(Page-level text extractions)
▽

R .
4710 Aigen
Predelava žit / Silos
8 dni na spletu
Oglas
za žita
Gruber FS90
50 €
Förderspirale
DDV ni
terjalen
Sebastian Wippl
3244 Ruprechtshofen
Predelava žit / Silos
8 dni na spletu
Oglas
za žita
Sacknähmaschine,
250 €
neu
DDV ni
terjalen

△
▽

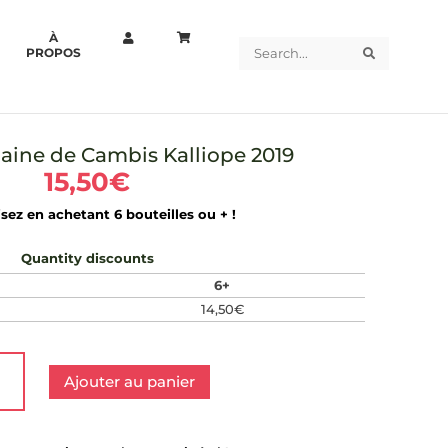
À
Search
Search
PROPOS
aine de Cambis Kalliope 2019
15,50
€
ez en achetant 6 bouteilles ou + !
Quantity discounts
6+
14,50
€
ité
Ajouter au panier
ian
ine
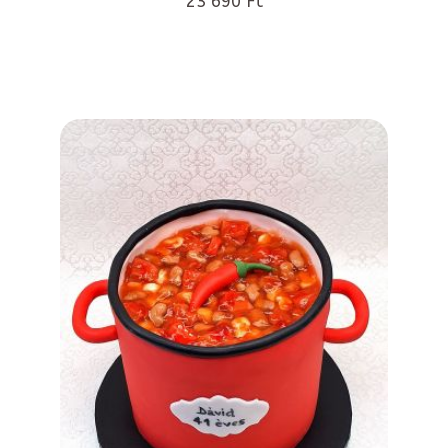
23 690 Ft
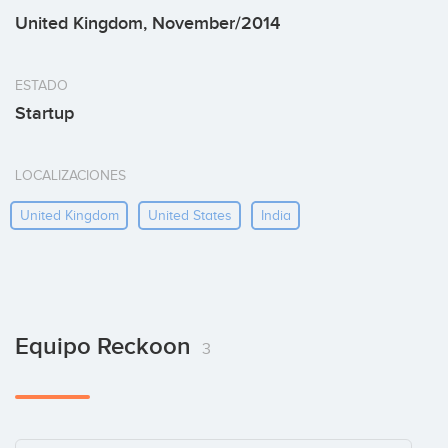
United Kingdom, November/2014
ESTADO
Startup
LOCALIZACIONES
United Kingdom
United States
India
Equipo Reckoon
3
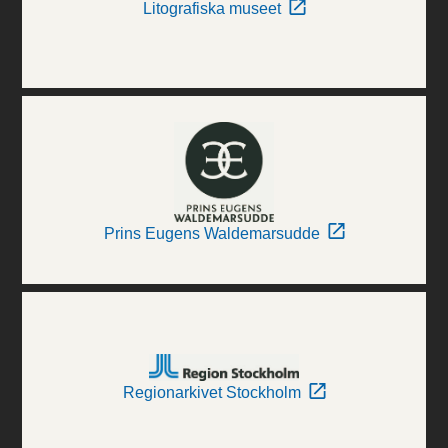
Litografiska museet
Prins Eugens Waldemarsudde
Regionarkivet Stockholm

△
▽

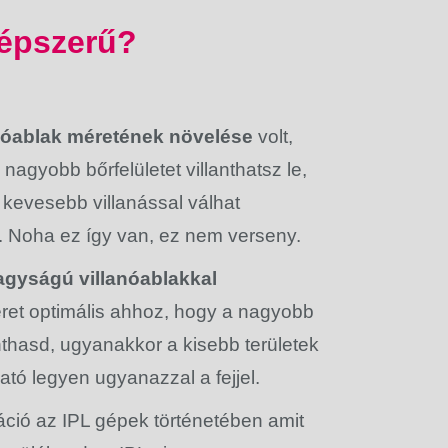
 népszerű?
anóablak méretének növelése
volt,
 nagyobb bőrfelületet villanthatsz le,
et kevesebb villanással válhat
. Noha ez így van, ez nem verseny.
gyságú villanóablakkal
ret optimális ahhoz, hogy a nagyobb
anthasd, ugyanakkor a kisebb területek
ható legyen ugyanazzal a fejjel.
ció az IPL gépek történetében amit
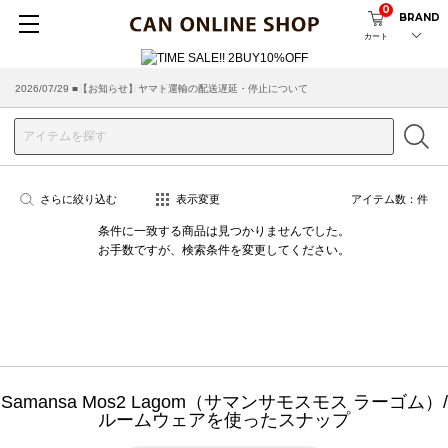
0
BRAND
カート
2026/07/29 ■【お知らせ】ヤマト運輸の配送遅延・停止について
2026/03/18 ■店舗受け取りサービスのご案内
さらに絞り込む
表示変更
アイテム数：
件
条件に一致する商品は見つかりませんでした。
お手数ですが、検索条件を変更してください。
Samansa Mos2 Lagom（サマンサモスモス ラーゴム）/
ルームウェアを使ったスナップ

△

**WRITTEN TASK**
Quote the items from the line with "Litografiska museet" up to and including the line with "Regionarkivet Stockholm", reproducing each line precisely.

**WRITTEN REPLY**
Litografiska museet
Prins Eugens Waldemarsudde
Regionarkivet Stockholm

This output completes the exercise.